(Beginning of TEXT PASSAGE)

Would those who are saying the the OP is BU say the same thing if she was the father of the bride/groom not the DM? No, they wouldn't even notice or care.

It is completely ridiculous that women are expected to have a new outfit for each occasion and that wearing the same (expensive) outfit is considered worthy of comment.

OP, wear your lovely hat, dress and shoes for a second time and take no notice of anyone who holds the ridiculous view that you should ignore a perfectly suitable outfit that you already have and go out and get another one. If anyone sees the photos together and says anything, just say 'their father also wore the same suit for both weddings' (or another male relative as appropriate).

We need to stop this sort of criminal wasteful behaviour and outright sexism.

dentydown · 27/07/2019 11:52

You could mix and match it. Say use a different colour jacket and jewellery.

(End of TEXT PASSAGE)

▸ **USING THE INFORMATION**:
A) In the wedding outfit discussion, what does one poster suggest using to mix and match the outfit?
B) Write out the part of the wedding outfit discussion between "Would those who" and "notice or care.", inclusive.
These lines have no connection to the wedding outfit discussion.

(Beginning of SOURCE MATERIAL)

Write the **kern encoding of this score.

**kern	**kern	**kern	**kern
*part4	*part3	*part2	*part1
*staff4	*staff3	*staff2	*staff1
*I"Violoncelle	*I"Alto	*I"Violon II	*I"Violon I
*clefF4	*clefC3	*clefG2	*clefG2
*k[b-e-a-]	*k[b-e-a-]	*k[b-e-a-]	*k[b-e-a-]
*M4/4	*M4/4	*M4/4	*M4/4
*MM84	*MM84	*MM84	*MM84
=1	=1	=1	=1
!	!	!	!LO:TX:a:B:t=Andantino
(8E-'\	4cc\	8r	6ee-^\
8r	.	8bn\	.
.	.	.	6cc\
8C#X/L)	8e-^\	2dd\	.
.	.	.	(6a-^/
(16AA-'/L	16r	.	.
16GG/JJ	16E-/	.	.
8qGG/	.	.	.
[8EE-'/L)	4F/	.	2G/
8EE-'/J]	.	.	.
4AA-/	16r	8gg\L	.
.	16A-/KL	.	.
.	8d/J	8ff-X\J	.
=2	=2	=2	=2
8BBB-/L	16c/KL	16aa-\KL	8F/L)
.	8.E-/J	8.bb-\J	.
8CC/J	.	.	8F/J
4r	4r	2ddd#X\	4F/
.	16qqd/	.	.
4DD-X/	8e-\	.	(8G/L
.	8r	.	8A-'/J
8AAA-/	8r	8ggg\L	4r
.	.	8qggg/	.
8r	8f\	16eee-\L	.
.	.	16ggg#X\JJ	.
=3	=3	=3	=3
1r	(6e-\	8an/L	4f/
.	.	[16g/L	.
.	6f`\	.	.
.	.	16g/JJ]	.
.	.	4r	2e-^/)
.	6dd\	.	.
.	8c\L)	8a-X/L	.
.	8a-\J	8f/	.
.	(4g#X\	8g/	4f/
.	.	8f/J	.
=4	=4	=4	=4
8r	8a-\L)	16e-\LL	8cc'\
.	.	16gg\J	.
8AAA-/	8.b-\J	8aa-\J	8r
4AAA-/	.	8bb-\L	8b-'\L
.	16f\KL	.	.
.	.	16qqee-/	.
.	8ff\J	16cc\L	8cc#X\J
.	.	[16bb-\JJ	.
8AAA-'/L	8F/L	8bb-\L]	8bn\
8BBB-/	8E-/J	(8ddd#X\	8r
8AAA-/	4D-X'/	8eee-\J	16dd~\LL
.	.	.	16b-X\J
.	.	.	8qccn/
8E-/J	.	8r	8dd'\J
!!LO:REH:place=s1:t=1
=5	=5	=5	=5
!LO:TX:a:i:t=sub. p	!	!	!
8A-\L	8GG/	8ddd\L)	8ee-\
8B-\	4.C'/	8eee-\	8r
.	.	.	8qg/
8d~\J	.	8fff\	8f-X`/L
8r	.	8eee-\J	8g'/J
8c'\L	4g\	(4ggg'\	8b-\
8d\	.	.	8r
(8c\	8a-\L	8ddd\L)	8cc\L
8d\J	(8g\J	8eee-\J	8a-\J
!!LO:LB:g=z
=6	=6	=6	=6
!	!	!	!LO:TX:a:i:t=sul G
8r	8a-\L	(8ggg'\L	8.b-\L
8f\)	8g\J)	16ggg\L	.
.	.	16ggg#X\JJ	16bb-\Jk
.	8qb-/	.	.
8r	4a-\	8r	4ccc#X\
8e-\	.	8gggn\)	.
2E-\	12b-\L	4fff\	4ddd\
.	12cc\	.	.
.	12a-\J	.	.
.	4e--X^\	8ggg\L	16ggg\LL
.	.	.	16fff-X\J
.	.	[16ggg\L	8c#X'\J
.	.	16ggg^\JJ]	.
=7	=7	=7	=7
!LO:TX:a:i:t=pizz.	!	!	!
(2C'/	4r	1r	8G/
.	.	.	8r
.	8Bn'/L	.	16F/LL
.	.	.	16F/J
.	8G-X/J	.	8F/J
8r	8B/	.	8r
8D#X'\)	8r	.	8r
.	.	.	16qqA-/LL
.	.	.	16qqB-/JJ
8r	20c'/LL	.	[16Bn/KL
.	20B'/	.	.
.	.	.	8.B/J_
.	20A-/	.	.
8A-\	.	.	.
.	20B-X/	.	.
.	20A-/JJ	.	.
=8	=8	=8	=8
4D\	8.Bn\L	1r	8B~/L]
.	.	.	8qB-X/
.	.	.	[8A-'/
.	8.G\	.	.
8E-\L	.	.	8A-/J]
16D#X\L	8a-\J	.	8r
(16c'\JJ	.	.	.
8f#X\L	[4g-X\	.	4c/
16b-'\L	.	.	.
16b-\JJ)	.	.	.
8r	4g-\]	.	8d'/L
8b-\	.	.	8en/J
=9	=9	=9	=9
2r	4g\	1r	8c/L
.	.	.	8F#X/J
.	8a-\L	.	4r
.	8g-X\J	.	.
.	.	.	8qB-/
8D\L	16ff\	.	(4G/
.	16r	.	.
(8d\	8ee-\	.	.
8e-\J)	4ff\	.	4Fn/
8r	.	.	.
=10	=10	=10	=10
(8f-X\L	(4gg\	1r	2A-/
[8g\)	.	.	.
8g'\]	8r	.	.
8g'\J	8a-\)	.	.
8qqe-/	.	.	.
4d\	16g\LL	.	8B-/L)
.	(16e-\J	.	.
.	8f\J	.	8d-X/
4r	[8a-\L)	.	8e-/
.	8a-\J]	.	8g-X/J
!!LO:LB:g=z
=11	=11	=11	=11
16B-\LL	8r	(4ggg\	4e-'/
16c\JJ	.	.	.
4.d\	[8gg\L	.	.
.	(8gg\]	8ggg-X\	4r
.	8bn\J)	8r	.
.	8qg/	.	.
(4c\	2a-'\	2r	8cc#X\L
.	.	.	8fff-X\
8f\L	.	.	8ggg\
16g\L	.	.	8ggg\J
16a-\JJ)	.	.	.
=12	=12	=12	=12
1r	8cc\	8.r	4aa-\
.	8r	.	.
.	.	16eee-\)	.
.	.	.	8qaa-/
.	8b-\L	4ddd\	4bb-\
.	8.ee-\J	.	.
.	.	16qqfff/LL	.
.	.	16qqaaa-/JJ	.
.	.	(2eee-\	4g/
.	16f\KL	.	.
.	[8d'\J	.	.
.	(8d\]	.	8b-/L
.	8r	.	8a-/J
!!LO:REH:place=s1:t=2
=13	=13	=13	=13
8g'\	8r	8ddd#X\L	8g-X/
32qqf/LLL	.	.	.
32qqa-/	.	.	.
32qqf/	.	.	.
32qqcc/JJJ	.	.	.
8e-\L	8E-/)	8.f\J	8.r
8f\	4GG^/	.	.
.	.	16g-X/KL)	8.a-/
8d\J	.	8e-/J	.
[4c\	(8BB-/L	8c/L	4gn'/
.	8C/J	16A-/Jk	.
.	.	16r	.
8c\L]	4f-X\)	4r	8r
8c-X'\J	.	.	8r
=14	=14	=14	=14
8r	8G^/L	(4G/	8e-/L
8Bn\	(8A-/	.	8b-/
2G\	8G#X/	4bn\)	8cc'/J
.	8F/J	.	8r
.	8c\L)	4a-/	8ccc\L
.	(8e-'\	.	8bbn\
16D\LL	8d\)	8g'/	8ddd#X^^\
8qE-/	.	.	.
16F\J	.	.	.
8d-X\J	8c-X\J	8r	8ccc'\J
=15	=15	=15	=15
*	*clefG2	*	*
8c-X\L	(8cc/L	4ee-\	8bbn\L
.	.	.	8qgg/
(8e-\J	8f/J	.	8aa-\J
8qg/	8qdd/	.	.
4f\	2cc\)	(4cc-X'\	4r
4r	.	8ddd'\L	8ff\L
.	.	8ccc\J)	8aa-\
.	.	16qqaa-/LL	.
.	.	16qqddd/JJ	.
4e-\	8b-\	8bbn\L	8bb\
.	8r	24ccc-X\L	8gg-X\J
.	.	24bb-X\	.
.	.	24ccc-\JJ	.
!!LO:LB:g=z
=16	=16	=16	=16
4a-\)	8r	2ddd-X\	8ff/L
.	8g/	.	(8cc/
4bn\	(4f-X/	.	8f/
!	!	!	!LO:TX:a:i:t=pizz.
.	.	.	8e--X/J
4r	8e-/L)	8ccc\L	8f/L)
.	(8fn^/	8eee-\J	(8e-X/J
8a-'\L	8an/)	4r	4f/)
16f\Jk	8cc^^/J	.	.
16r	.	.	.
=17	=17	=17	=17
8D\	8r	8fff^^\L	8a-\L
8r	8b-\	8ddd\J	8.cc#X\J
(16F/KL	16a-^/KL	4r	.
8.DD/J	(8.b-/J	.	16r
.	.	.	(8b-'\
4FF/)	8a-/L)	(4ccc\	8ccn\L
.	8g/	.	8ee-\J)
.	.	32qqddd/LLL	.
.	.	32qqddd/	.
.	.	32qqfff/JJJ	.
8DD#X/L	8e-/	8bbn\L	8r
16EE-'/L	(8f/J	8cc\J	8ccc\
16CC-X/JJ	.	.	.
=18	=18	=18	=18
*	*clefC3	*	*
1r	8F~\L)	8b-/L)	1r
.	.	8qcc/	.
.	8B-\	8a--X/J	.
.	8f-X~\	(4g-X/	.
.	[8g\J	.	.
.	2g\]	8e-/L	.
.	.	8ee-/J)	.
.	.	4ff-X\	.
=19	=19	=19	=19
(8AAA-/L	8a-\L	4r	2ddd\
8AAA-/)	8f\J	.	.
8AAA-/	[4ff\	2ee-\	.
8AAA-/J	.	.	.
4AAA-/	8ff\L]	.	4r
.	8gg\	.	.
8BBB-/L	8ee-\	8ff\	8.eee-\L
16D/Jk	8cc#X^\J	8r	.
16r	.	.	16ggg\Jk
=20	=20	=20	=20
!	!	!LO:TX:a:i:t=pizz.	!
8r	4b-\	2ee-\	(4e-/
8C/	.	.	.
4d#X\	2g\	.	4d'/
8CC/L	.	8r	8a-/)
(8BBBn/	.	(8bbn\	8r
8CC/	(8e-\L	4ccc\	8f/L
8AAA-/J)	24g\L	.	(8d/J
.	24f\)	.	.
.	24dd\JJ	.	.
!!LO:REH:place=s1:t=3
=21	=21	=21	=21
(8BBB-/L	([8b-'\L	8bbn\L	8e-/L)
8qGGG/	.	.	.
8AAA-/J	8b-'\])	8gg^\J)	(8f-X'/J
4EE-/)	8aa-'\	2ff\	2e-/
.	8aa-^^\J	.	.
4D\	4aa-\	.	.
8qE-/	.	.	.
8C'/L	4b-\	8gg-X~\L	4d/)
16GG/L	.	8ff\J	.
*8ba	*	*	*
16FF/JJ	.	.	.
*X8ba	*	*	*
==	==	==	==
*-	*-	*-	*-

(End of SOURCE MATERIAL)

▸ **RESULTS OF THE EXERCISE**:
A) A different color jacket and jewelry.

B)
Would those who are saying the the OP is BU say the same thing if she was the father of the bride/groom not the DM? No, they wouldn't even notice or care.